Read the data below line by line and state how many lines hold "cancer". Nothing else belongs in the answer.
*** DATASET EXCERPTS Section Begins ***
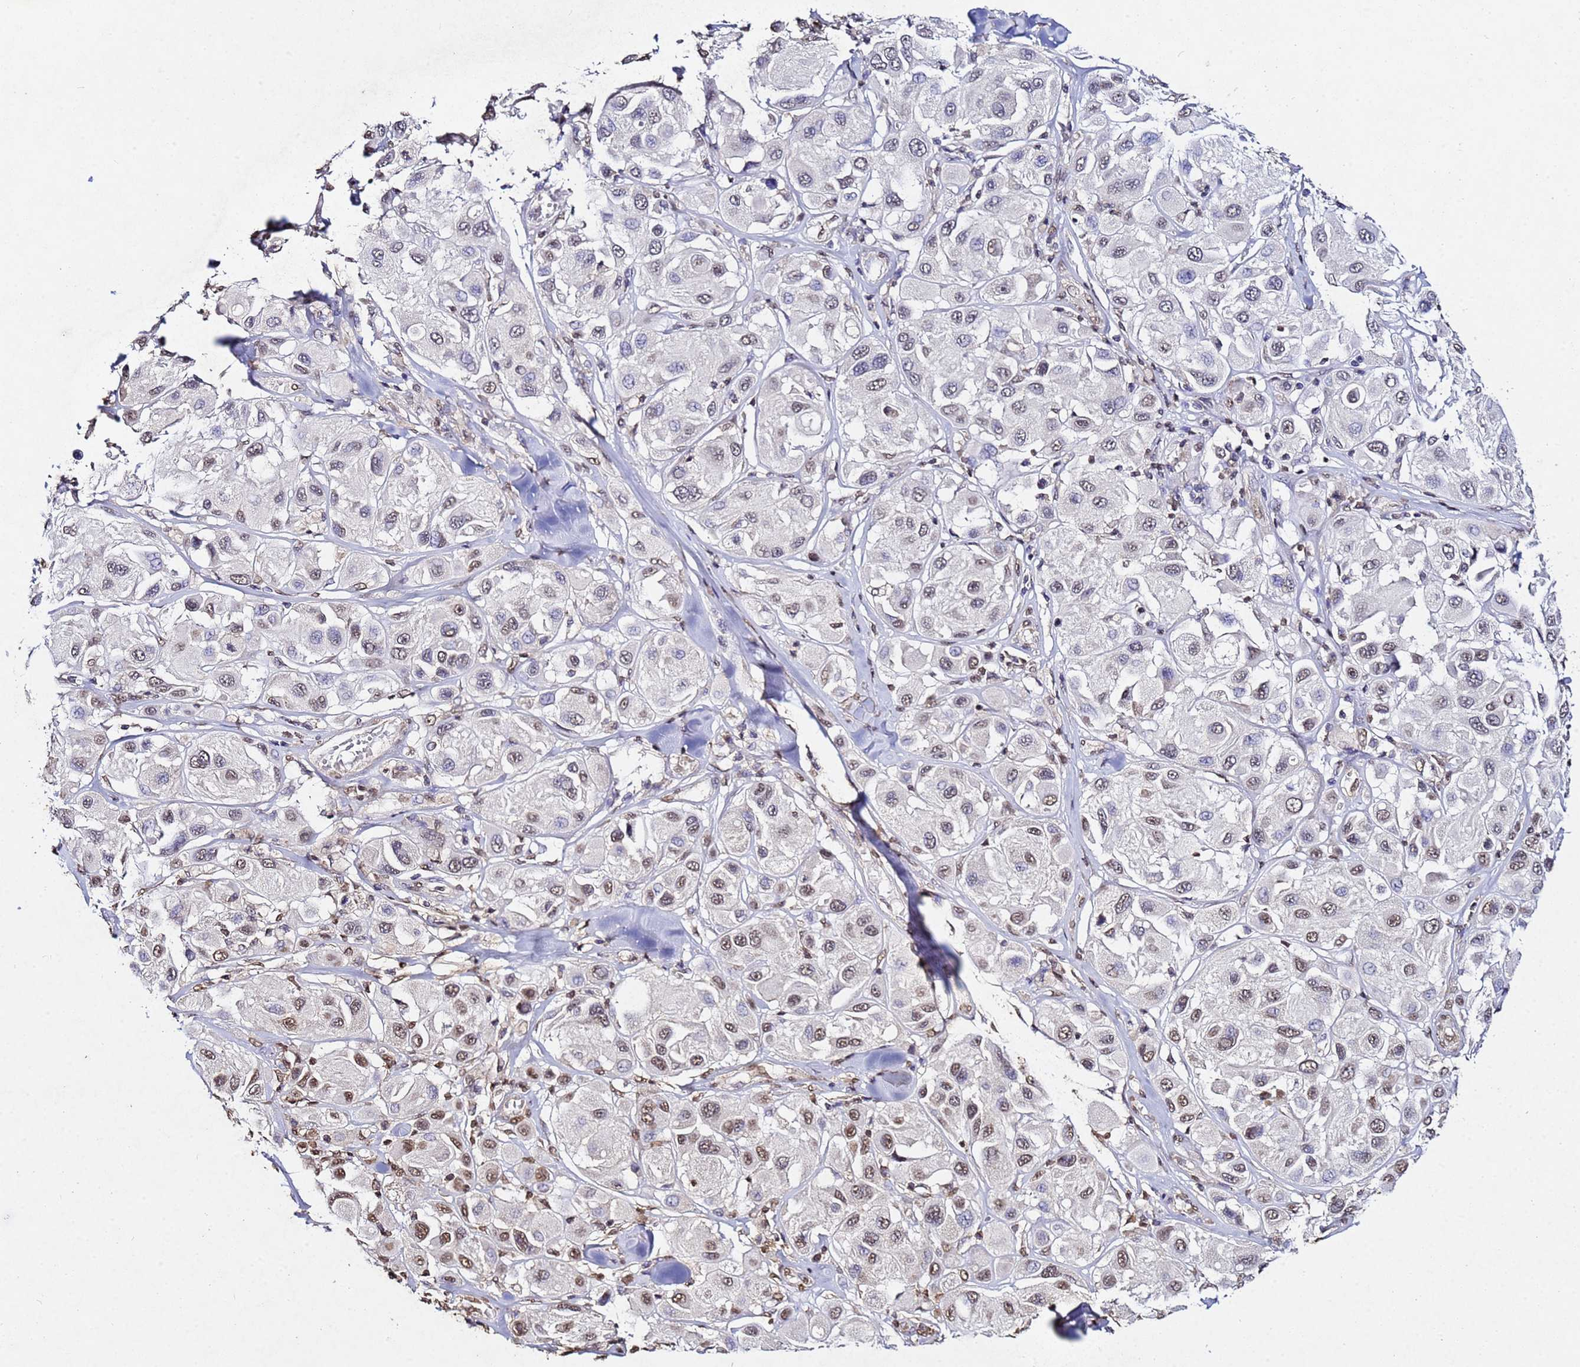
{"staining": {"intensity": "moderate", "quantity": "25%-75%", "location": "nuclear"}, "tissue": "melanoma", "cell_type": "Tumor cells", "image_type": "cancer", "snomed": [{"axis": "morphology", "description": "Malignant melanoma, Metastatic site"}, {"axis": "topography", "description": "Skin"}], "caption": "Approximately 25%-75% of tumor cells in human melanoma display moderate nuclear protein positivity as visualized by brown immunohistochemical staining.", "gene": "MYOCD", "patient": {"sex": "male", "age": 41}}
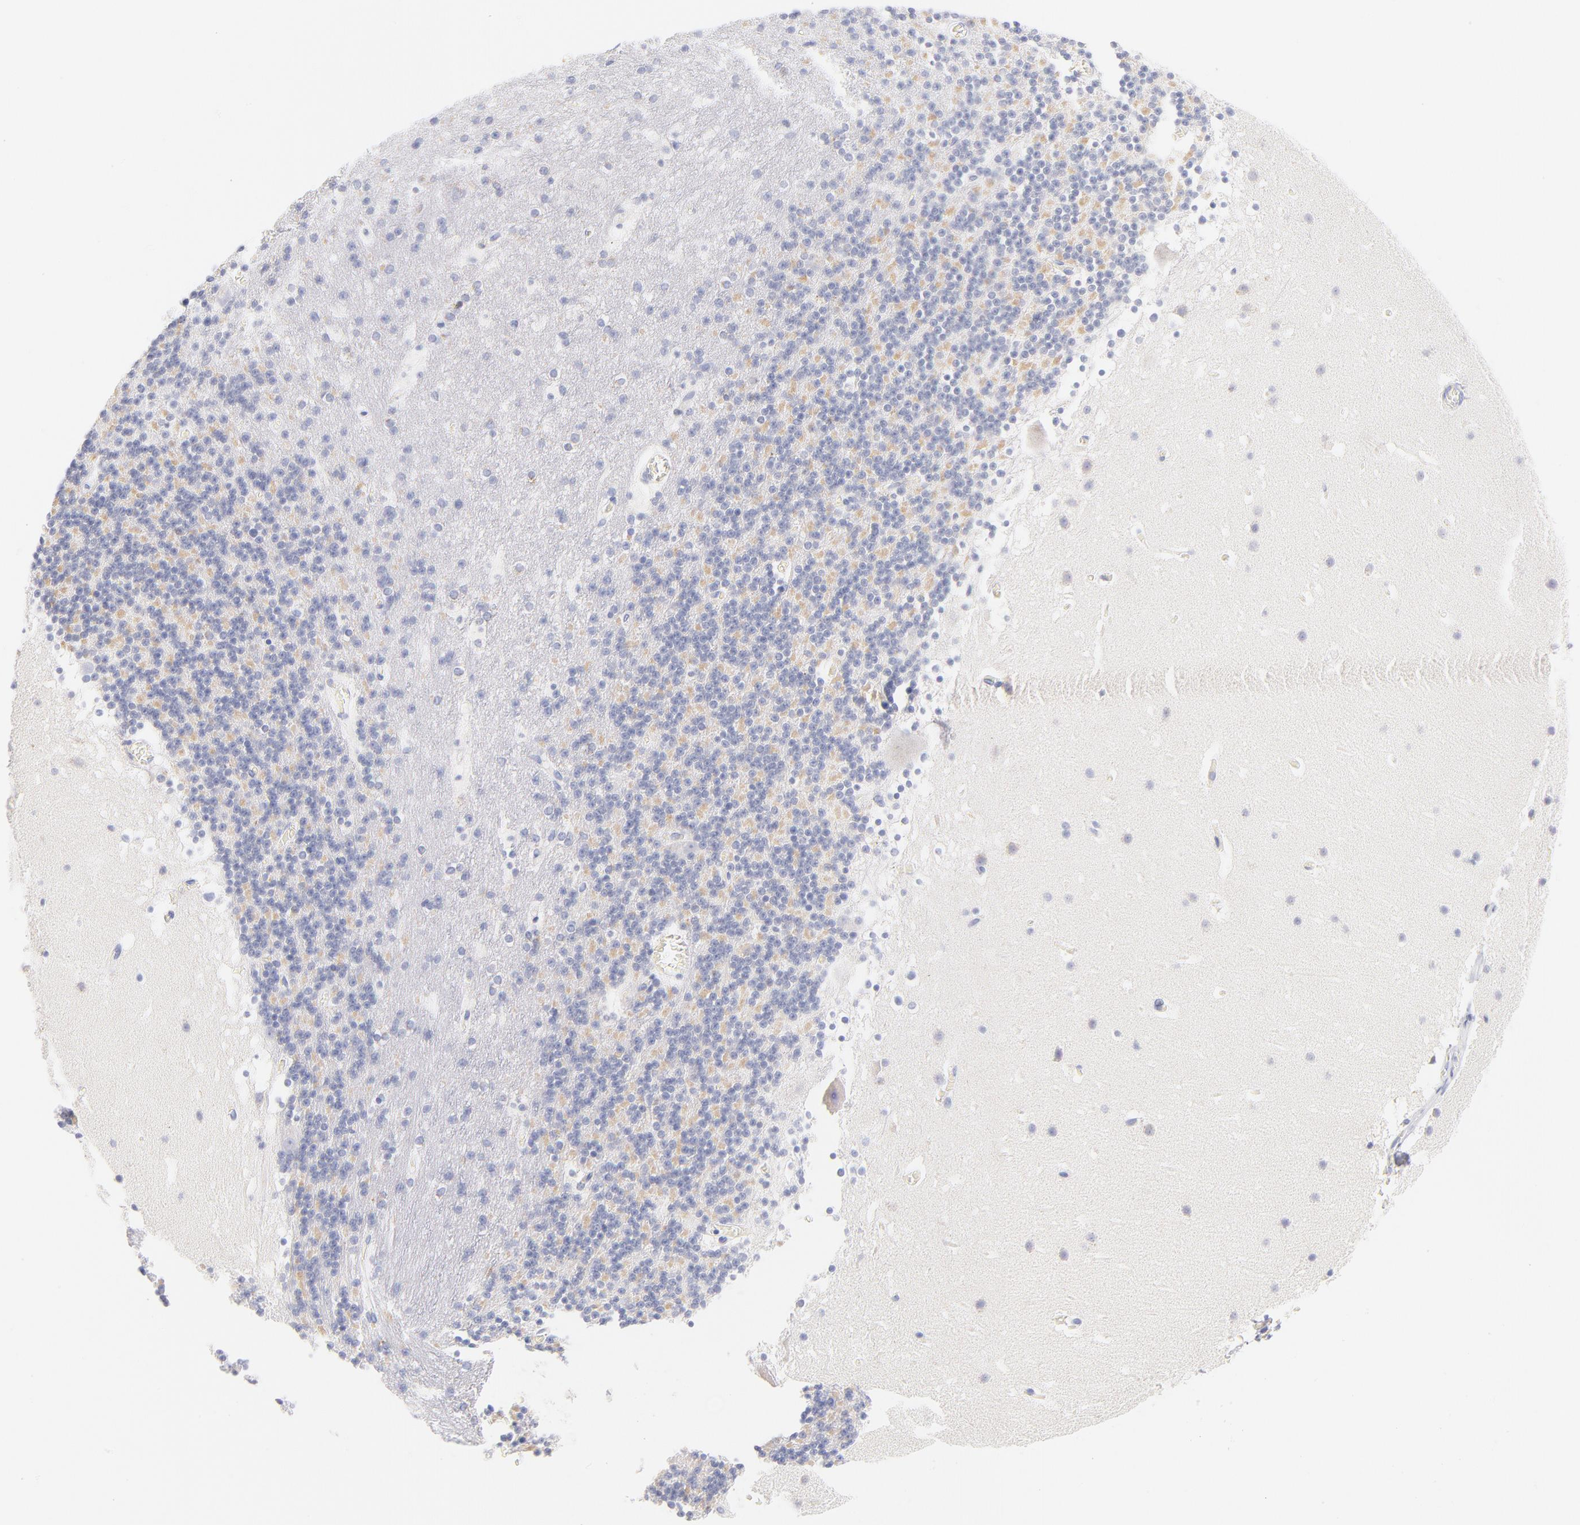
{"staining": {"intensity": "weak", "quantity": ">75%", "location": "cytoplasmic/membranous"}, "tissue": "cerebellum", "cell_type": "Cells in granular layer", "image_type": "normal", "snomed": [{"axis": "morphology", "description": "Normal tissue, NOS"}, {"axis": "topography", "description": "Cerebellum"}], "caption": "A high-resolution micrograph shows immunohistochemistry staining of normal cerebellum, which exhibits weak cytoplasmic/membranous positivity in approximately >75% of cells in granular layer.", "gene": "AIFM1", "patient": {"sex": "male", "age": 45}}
*** DATASET EXCERPTS Section Ends ***
*** DATASET EXCERPTS Section Begins ***
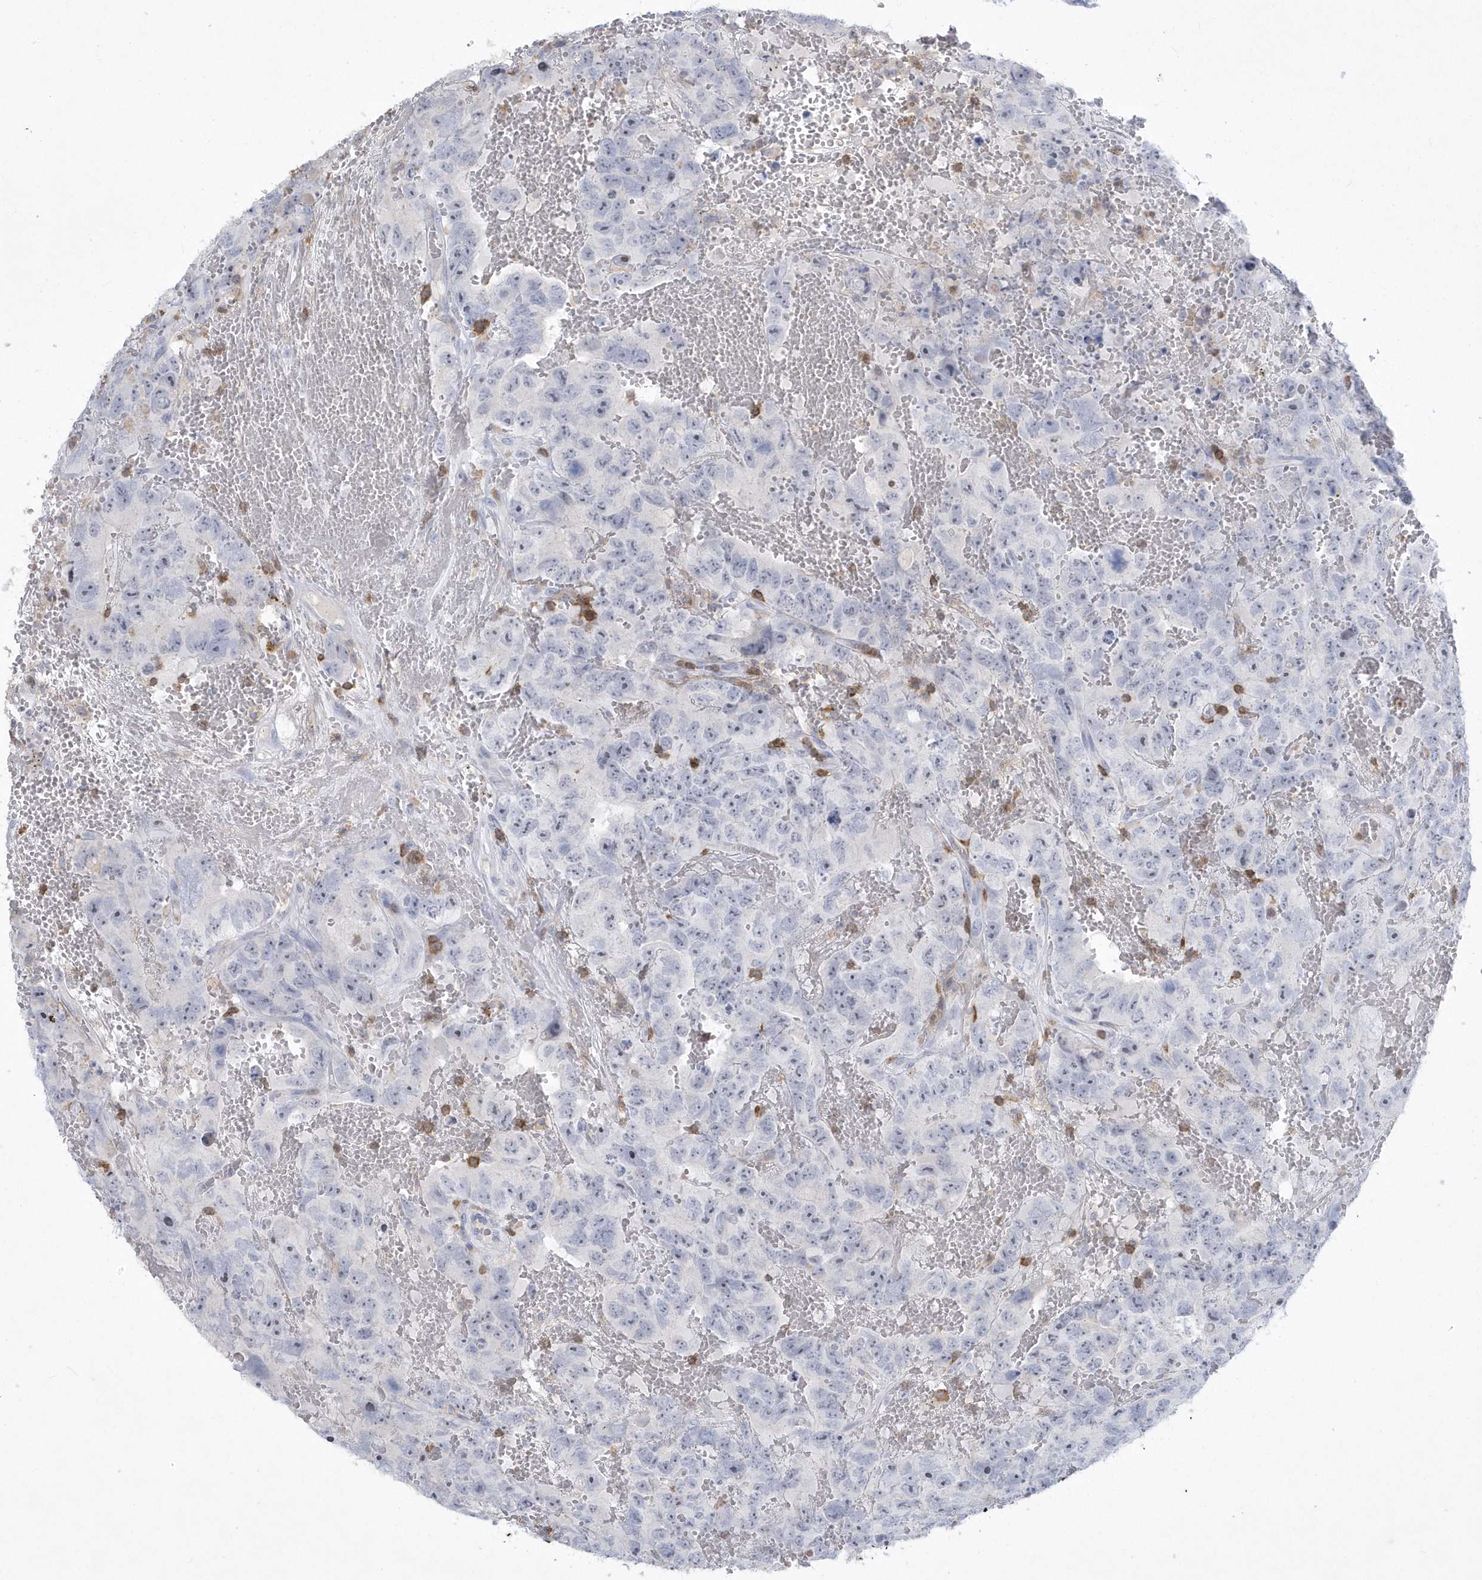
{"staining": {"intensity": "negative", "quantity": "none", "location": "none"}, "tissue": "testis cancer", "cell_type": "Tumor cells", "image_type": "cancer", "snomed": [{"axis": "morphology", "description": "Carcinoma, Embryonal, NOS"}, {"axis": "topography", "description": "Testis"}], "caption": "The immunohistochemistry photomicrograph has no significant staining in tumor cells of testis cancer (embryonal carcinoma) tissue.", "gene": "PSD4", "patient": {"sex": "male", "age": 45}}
*** DATASET EXCERPTS Section Ends ***
*** DATASET EXCERPTS Section Begins ***
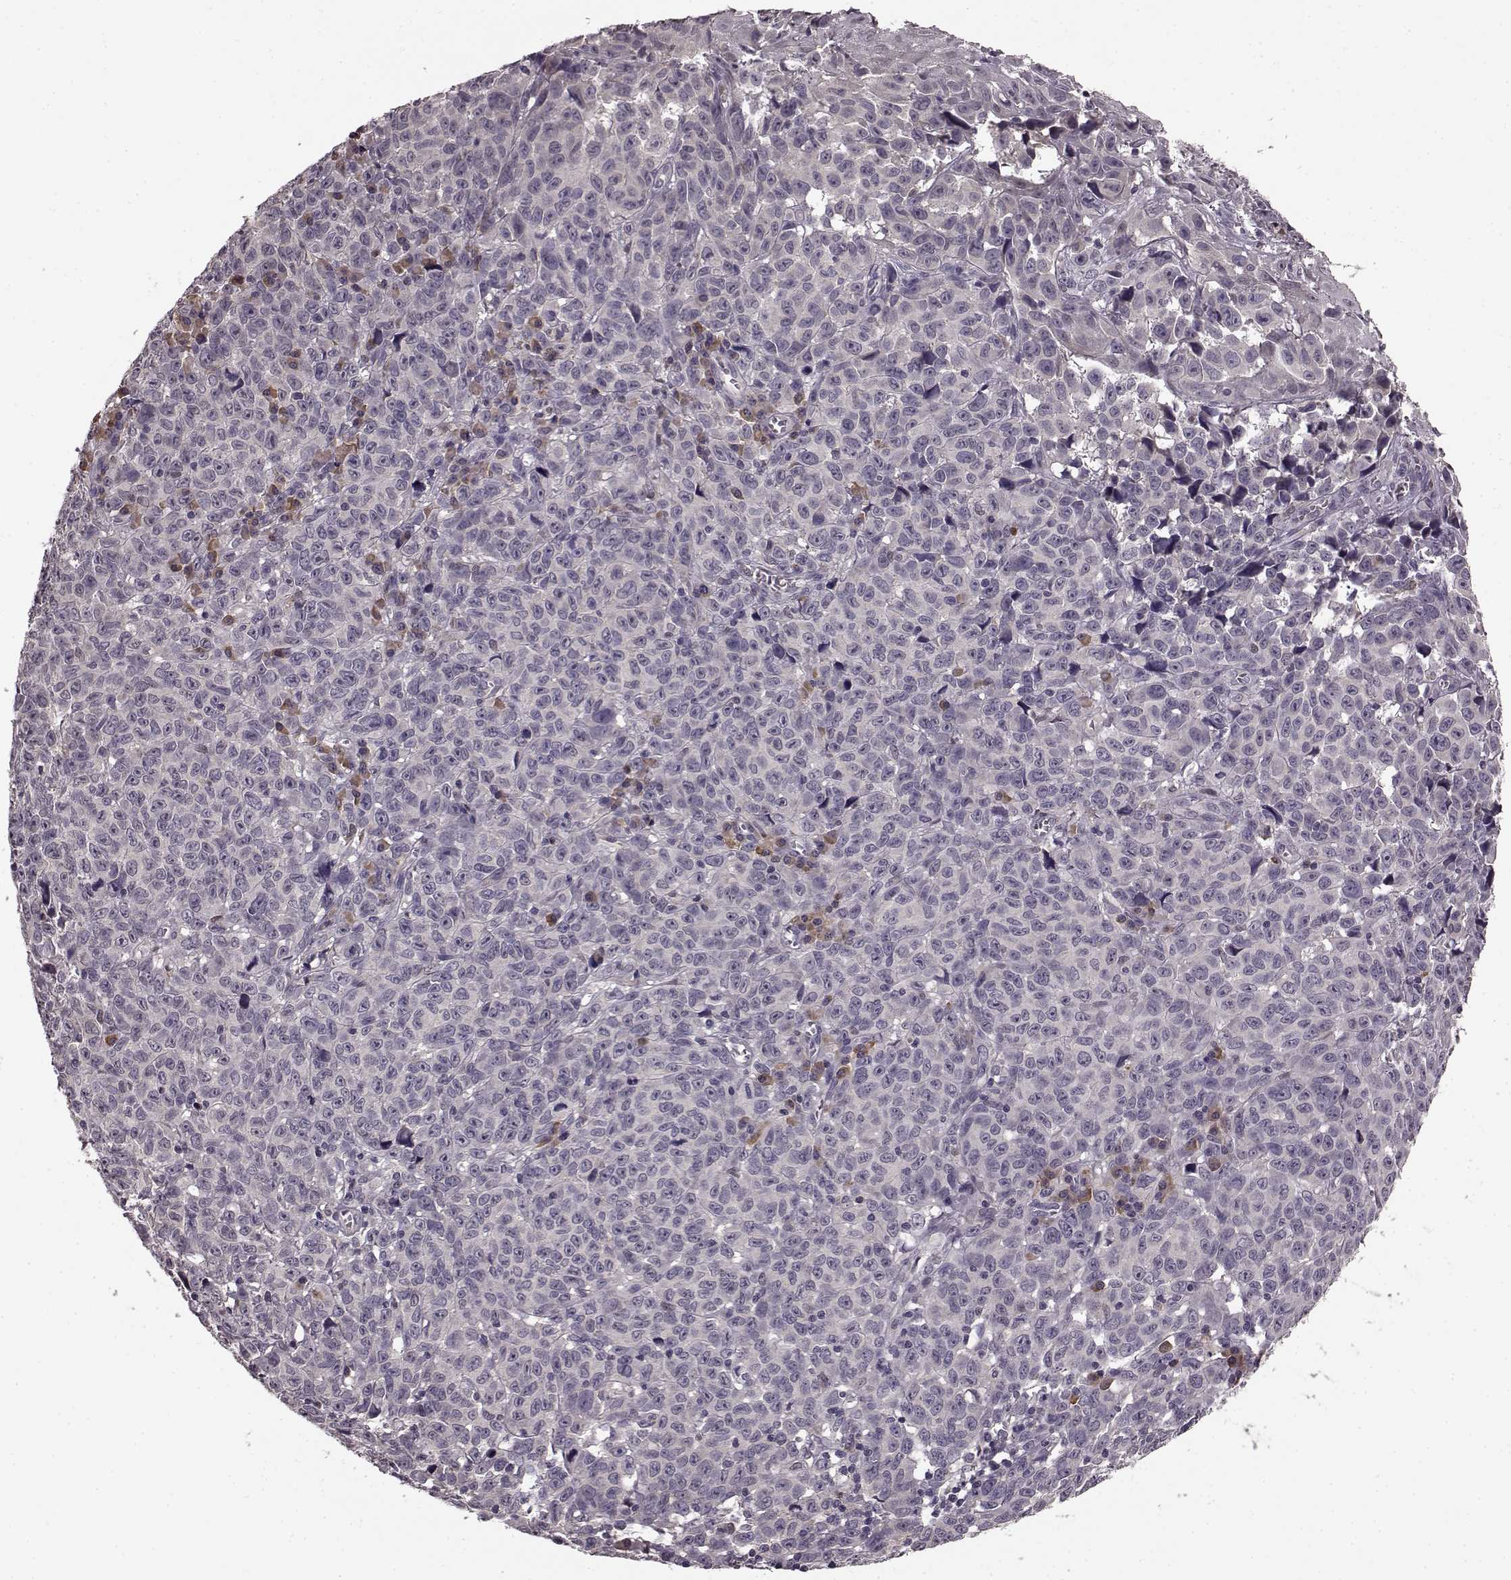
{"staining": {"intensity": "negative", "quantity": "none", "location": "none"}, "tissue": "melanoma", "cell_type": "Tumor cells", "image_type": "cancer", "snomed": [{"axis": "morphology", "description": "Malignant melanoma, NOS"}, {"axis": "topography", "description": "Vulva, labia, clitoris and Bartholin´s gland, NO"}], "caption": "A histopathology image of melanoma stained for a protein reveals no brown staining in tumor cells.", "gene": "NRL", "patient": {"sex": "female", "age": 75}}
*** DATASET EXCERPTS Section Ends ***
EXERCISE RESULT: 3